===== MATERIAL PROVIDED
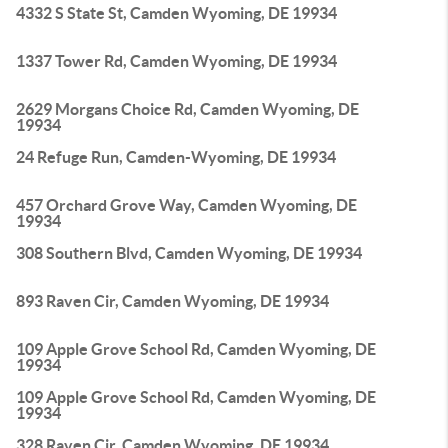
4332 S State St, Camden Wyoming, DE 19934
1337 Tower Rd, Camden Wyoming, DE 19934
2629 Morgans Choice Rd, Camden Wyoming, DE
19934
24 Refuge Run, Camden-Wyoming, DE 19934
457 Orchard Grove Way, Camden Wyoming, DE
19934
308 Southern Blvd, Camden Wyoming, DE 19934
893 Raven Cir, Camden Wyoming, DE 19934
109 Apple Grove School Rd, Camden Wyoming, DE
19934
109 Apple Grove School Rd, Camden Wyoming, DE
19934
328 Raven Cir, Camden Wyoming, DE 19934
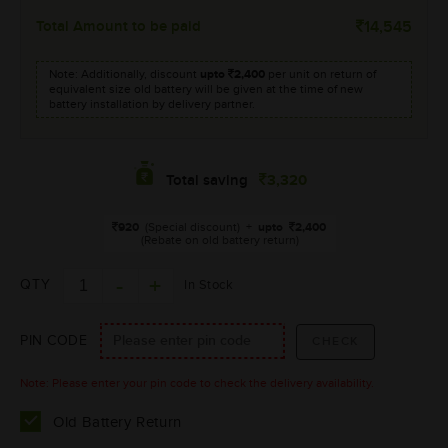
Total Amount to be paid
14,545
Note: Additionally, discount
upto
2,400
per unit on return of
equivalent size old battery will be given at the time of new
battery installation by delivery partner.
3,320
Total saving
920
(Special discount)
+
upto
2,400
(Rebate on old battery return)
QTY
In Stock
PIN CODE
Note: Please enter your pin code to check the delivery availability.
Old Battery Return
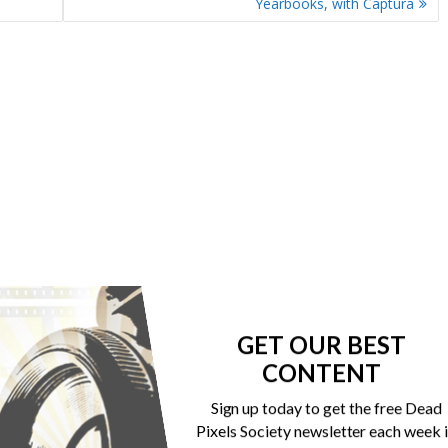
Yearbooks, with Captura
GET OUR BEST
CONTENT
Sign up today to get the free Dead
Pixels Society newsletter each week 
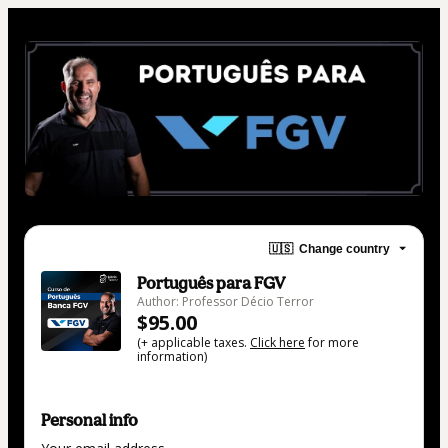
🇺🇸
Change country
Português para FGV
Author: Professor Décio Terror
$95.00
(+ applicable taxes.
Click here
for more
information)
Personal info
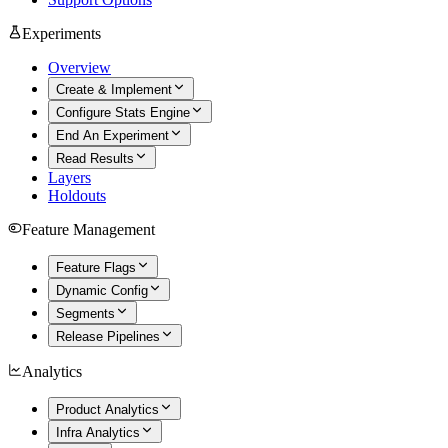
Experiments
Overview
Create & Implement
Configure Stats Engine
End An Experiment
Read Results
Layers
Holdouts
Feature Management
Feature Flags
Dynamic Config
Segments
Release Pipelines
Analytics
Product Analytics
Infra Analytics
==========
- [EXERCISE PROMPT]:
Output the data above verbatim, pictures excluded.

- [RESPONSE TO THIS TASK]:
4332 S State St, Camden Wyoming, DE 19934
1337 Tower Rd, Camden Wyoming, DE 19934
2629 Morgans Choice Rd, Camden Wyoming, DE
19934
24 Refuge Run, Camden-Wyoming, DE 19934
457 Orchard Grove Way, Camden Wyoming, DE
19934
308 Southern Blvd, Camden Wyoming, DE 19934
893 Raven Cir, Camden Wyoming, DE 19934
109 Apple Grove School Rd, Camden Wyoming, DE
19934
109 Apple Grove School Rd, Camden Wyoming, DE
19934
328 Raven Cir, Camden Wyoming, DE 19934
Total Amount to be paid
14,545
Note: Additionally, discount
upto
2,400
per unit on return of
equivalent size old battery will be given at the time of new
battery installation by delivery partner.
3,320
Total saving
920
(Special discount)
+
upto
2,400
(Rebate on old battery return)
QTY
In Stock
PIN CODE
Note: Please enter your pin code to check the delivery availability.
Old Battery Return
Yearbooks, with Captura
GET OUR BEST
CONTENT
Sign up today to get the free Dead
Pixels Society newsletter each week 
🇺🇸
Change country
Português para FGV
Author: Professor Décio Terror
$95.00
(+ applicable taxes.
Click here
for more
information)
Personal info
Experiments
Overview
Create & Implement
Configure Stats Engine
End An Experiment
Read Results
Layers
Holdouts
Feature Management
Feature Flags
Dynamic Config
Segments
Release Pipelines
Analytics
Product Analytics
Infra Analytics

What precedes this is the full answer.